Toby had been playing on his bike when he saw the 6ft-long cat, capable of reaching speeds of 75mph, standing 15ft away. Dropping his bicycle, he ran 40ft to the house, where he watched the big cat sink its claws into the bike's tyres and take a chunk out of its leather seat. "I panicked," he said. "It looked massive, really scary. I thought it would attack me. I ran as fast as I could."

Mrs Taylor, 41, said: "I figured it must have escaped from the next door zoo but I was in too much of a state to find their phone number. I was in a blind panic so I phoned 999."

The operator contacted Hamerton Zoo, leaving mother and son waiting nervously inside for 20 minutes, with Toby's labrador Otto guarding the door until Akea's keepers arrived.

They harnessed the cat and locked it in the family's stables until a crate was brought to take it back to the zoological park. Its management blamed the cheetah's escape on faulty electric fencing which has now been replaced and dismissed the idea that it posed a threat, saying the hand-reared three-year-old was "completely tame".

Andrew Swales, the zoo's director, said: "Akea was away for a few minutes, visited our neighbour, had his harness and lead put on and returned home.
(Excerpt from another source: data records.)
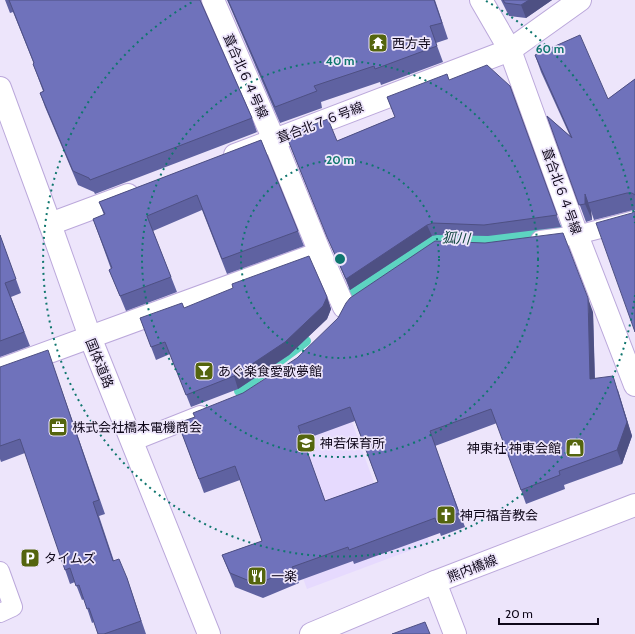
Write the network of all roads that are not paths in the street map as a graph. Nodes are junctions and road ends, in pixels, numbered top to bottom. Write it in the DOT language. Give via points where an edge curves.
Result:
graph roads {
  1 [pos="213,0"];
  2 [pos="481,0"];
  3 [pos="580,0"];
  4 [pos="510,50"];
  5 [pos="0,88"];
  6 [pos="274,140"];
  7 [pos="215,162"];
  8 [pos="147,187"];
  9 [pos="635,220"];
  10 [pos="50,224"];
  11 [pos="578,235"];
  12 [pos="526,242"];
  13 [pos="320,253"];
  14 [pos="345,310"];
  15 [pos="90,337"];
  16 [pos="0,370"];
  17 [pos="635,385"];
  18 [pos="213,410"];
  19 [pos="132,442"];
  20 [pos="635,505"];
  21 [pos="0,571"];
  22 [pos="435,582"];
  23 [pos="0,612"];
  24 [pos="209,634"];
  25 [pos="311,634"];
  26 [pos="455,634"];
  1 -- 6 [label="street, 葺合北６４号線"];
  2 -- 4 [label="street, 葺合北６４号線"];
  3 -- 4 [label="street, 葺合北７６号線"];
  4 -- 6 [label="street, 葺合北７６号線"];
  4 -- 11 [label="street, 葺合北６４号線"];
  5 -- 10 [label="street, 国体道路"];
  6 -- 7 [label="street, 葺合北７６号線"];
  6 -- 13 [label="street, 葺合北６４号線"];
  8 -- 10 [label="street"];
  9 -- 11 [label="lane"];
  10 -- 15 [label="street, 国体道路"];
  11 -- 12 [label="lane"];
  11 -- 17 [label="street, 葺合北６４号線"];
  13 -- 14 [label="street, 葺合北６４号線"];
  13 -- 15 [label="street"];
  15 -- 16 [label="street"];
  15 -- 19 [label="street, 国体道路"];
  18 -- 19 [label="lane"];
  19 -- 24 [label="street, 国体道路"];
  20 -- 22 [label="street, 熊内橋線"];
  21 -- 23 [label="lane" via="13,607"];
  22 -- 25 [label="street, 熊内橋線"];
  22 -- 26 [label="street"];
}
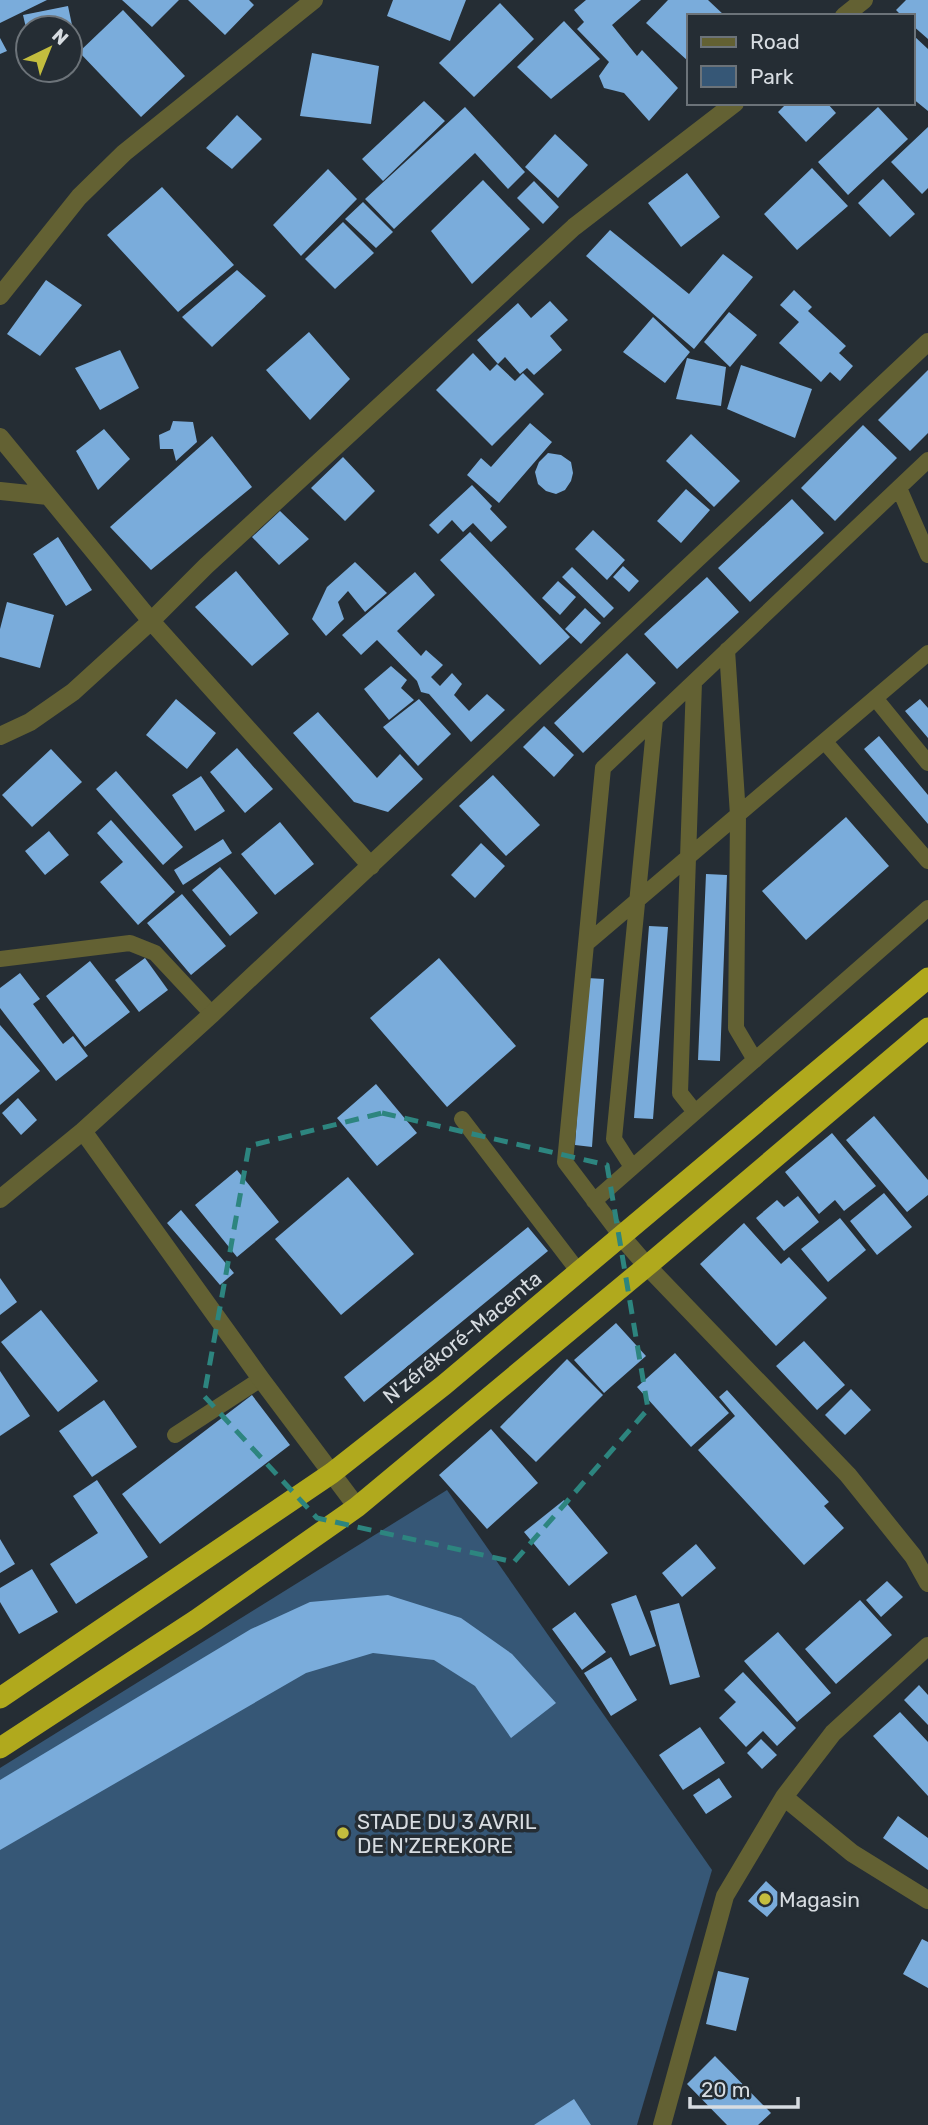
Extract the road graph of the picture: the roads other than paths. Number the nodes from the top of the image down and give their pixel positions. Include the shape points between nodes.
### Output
1 (314, 0) edge
2 (863, 0) edge
3 (846, 14) edge
4 (731, 105) edge
5 (0, 296) edge
6 (928, 342) edge
7 (0, 437) edge
8 (928, 460) edge
9 (899, 488) junction
10 (0, 491) edge
11 (48, 496) junction
12 (928, 555) edge
13 (150, 621) junction
14 (727, 650) junction
15 (923, 658) edge
16 (928, 676) edge
17 (694, 682) junction
18 (875, 698) junction
19 (655, 719) junction
20 (0, 736) edge
21 (825, 742) junction
22 (928, 763) edge
23 (738, 815) junction
24 (689, 857) junction
25 (928, 862) edge
26 (371, 866) junction
27 (638, 900) junction
28 (928, 908) edge
29 (586, 944) junction
30 (0, 959) edge
31 (928, 978) edge
32 (212, 1014) junction
33 (928, 1028) edge
34 (755, 1060) junction
35 (695, 1112) junction
36 (462, 1119) dead end
37 (83, 1131) junction
38 (632, 1167) junction
39 (0, 1199) edge
40 (594, 1201) junction
41 (621, 1236) junction
42 (646, 1266) junction
43 (579, 1272) junction
44 (261, 1379) junction
45 (175, 1435) dead end
46 (332, 1473) junction
47 (357, 1507) junction
48 (928, 1583) edge
49 (928, 1646) edge
50 (0, 1698) edge
51 (0, 1748) edge
52 (784, 1797) junction
53 (928, 1900) edge
54 (662, 2125) edge

1 - 5 street via 124,153 79,198
2 - 3 street
4 - 13 street via 574,227
6 - 26 street
7 - 11 street
8 - 9 lane
9 - 12 lane
9 - 14 lane
10 - 11 street
11 - 13 street
13 - 20 street via 73,692
13 - 26 street
14 - 17 lane
14 - 23 lane
15 - 16 lane
15 - 18 lane
17 - 19 lane
17 - 24 lane
18 - 21 lane
18 - 22 lane
19 - 27 lane
19 - 29 lane via 603,768
21 - 23 lane
21 - 25 lane
23 - 24 lane
23 - 34 lane via 736,1028
24 - 27 lane
24 - 35 lane via 680,1093
26 - 32 street
27 - 29 lane
27 - 38 lane via 614,1139
28 - 34 lane
29 - 40 lane via 565,1162
30 - 32 lane via 130,943 155,953
31 - 41 highway, N'zérékoré-Macenta
32 - 37 street
33 - 42 highway
34 - 35 lane
35 - 38 lane
36 - 43 lane
37 - 39 street
37 - 44 street
38 - 40 lane
40 - 41 lane
41 - 42 street
41 - 43 highway, N'zérékoré-Macenta
42 - 47 highway
42 - 48 street via 848,1475 913,1556
43 - 46 highway, N'zérékoré-Macenta
44 - 45 lane
44 - 46 street
46 - 47 street
46 - 50 highway, N'zérékoré-Macenta
47 - 51 highway via 196,1620
49 - 52 street via 833,1733
52 - 53 street via 852,1853
52 - 54 street via 725,1896

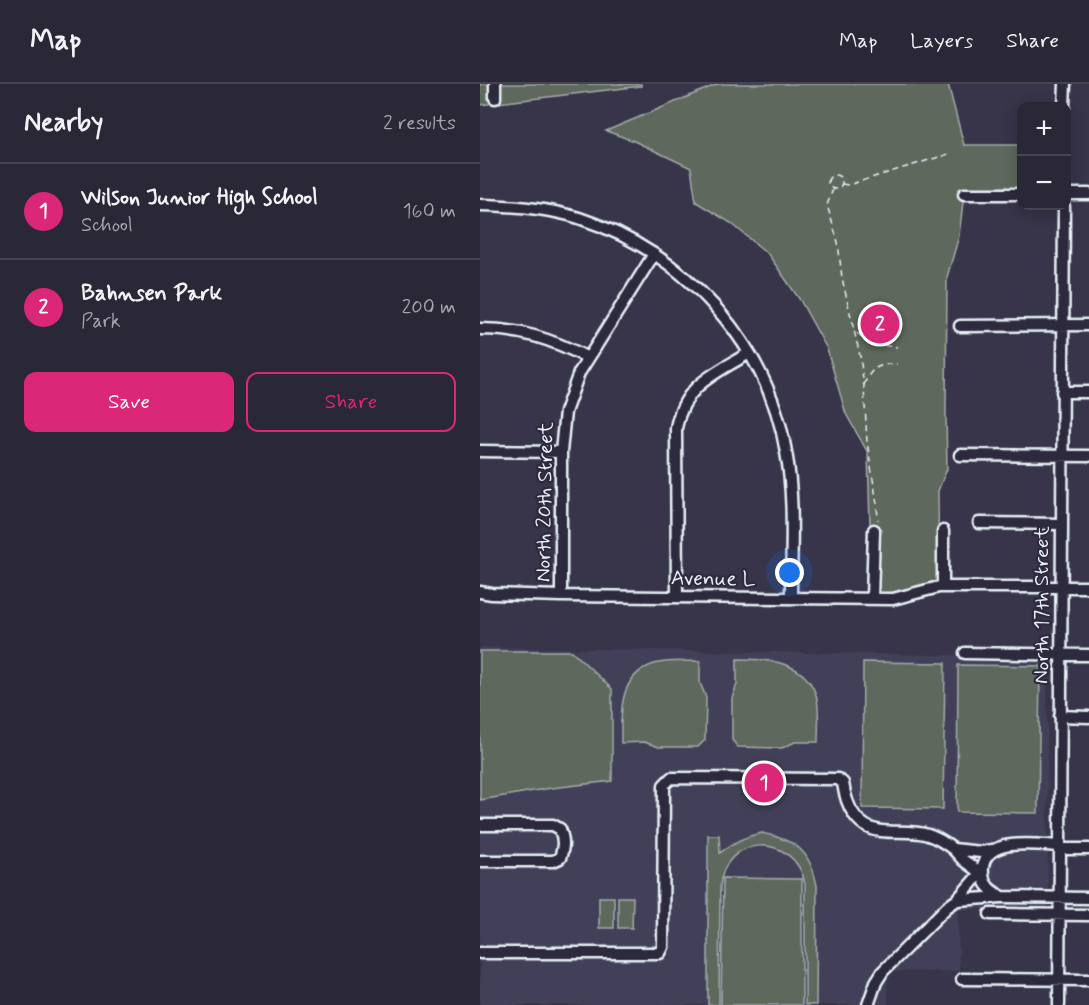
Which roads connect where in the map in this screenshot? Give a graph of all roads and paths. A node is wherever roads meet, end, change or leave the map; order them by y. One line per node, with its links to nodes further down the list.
1 (495, 84): 3 (street)
2 (1065, 84): 4 (street)
3 (495, 98)
4 (1064, 102)
5 (952, 153): 6 (path)
6 (842, 184): 7 (path); 7 (path)
7 (833, 189): 19 (path)
8 (964, 194): 9 (street)
9 (1017, 194)
10 (1071, 194): 11 (street)
11 (1089, 195)
12 (480, 205): 14 (street)
13 (1064, 210): 15 (street, North 17th Street)
14 (654, 254): 21 (street); 22 (street, North 20th Street)
15 (1063, 325): 16 (street); 17 (street); 25 (street, North 17th Street)
16 (1089, 325)
17 (960, 326)
18 (480, 329): 22 (street)
19 (855, 331): 20 (path); 24 (path)
20 (897, 347)
21 (749, 353): 41 (street); 42 (street)
22 (588, 358): 28 (street, North 20th Street)
23 (897, 364): 24 (path)
24 (864, 386): 34 (path)
25 (1062, 392): 26 (street); 30 (street, North 17th Street)
26 (1089, 392)
27 (480, 451): 28 (street)
28 (561, 452): 40 (street, North 20th Street)
29 (960, 455): 30 (street)
30 (1062, 456): 31 (street); 33 (street, North 17th Street)
31 (1089, 456)
32 (979, 523): 33 (street)
33 (1061, 524): 37 (street, North 17th Street)
34 (876, 526): 43 (street)
35 (943, 531): 36 (street)
36 (943, 586): 37 (street, Avenue L); 43 (street, Avenue L)
37 (1061, 587): 38 (street, Avenue L); 45 (street, North 17th Street)
38 (1089, 588)
39 (480, 592): 40 (street, Avenue L)
40 (561, 596): 41 (street, Avenue L)
41 (677, 597): 42 (street, Avenue L)
42 (791, 598): 43 (street, Avenue L)
43 (872, 599)
44 (964, 653): 45 (street)
45 (1060, 654): 46 (street); 47 (street, North 17th Street)
46 (1089, 655)
47 (1060, 716): 48 (street); 50 (street, North 17th Street)
48 (1089, 717)
49 (480, 825): 54 (street)
50 (1059, 847): 52 (street); 53 (street); 57 (street, North 17th Street)
51 (953, 849): 53 (street); 55 (street); 63 (street)
52 (1089, 849)
53 (992, 850): 55 (street)
54 (480, 861)
55 (983, 874): 56 (street); 59 (street)
56 (1004, 897): 57 (street); 59 (street)
57 (1059, 897): 58 (street); 61 (street, North 17th Street)
58 (1089, 898)
59 (957, 900): 67 (street)
60 (990, 914): 61 (street)
61 (1059, 915): 62 (street); 65 (street, North 17th Street)
62 (1089, 915)
63 (480, 953)
64 (962, 980): 65 (street)
65 (1059, 980): 66 (street); 68 (street, North 17th Street)
66 (1089, 980)
67 (868, 1005)
68 (1059, 1005)

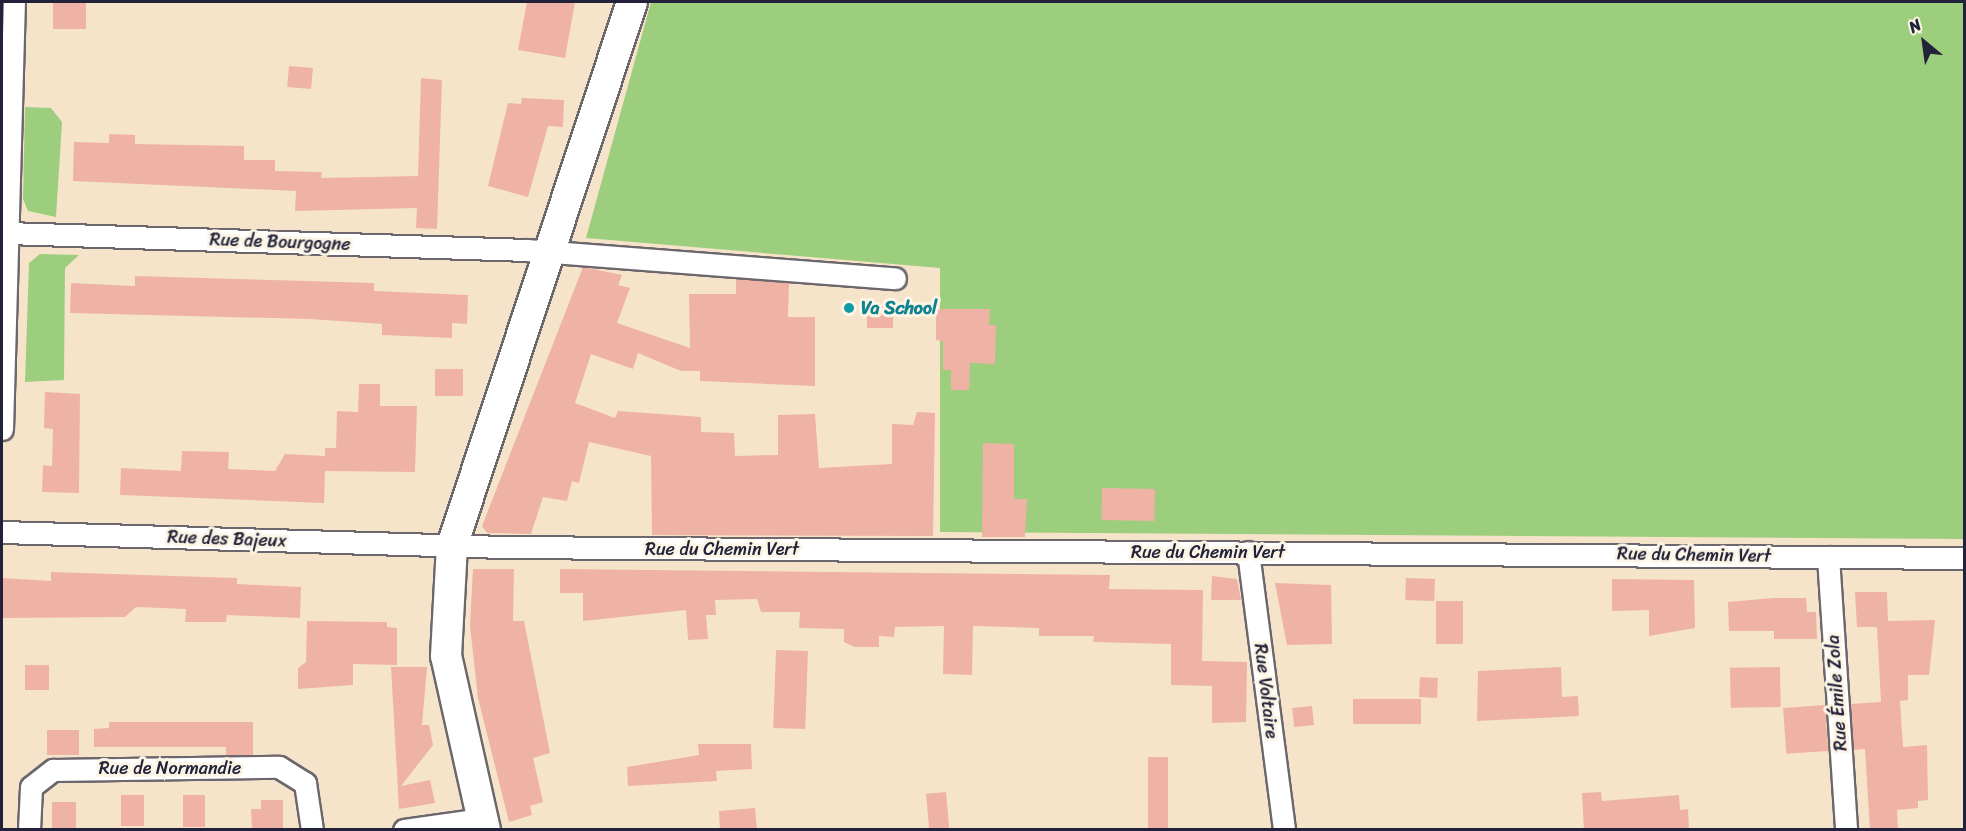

When our keepers arrived in our neighbour's garden, Akea was happily playing with a bicycle, which must have reminded him of one of his toys.

"He wouldn't pose any danger, and his reaction to strangers would be the same as a pet dog – either a friendly greeting or a guarded retreat."

Mrs Taylor said: "We had no idea it was hand reared. It was very scary. You don't expect a cheetah in your garden."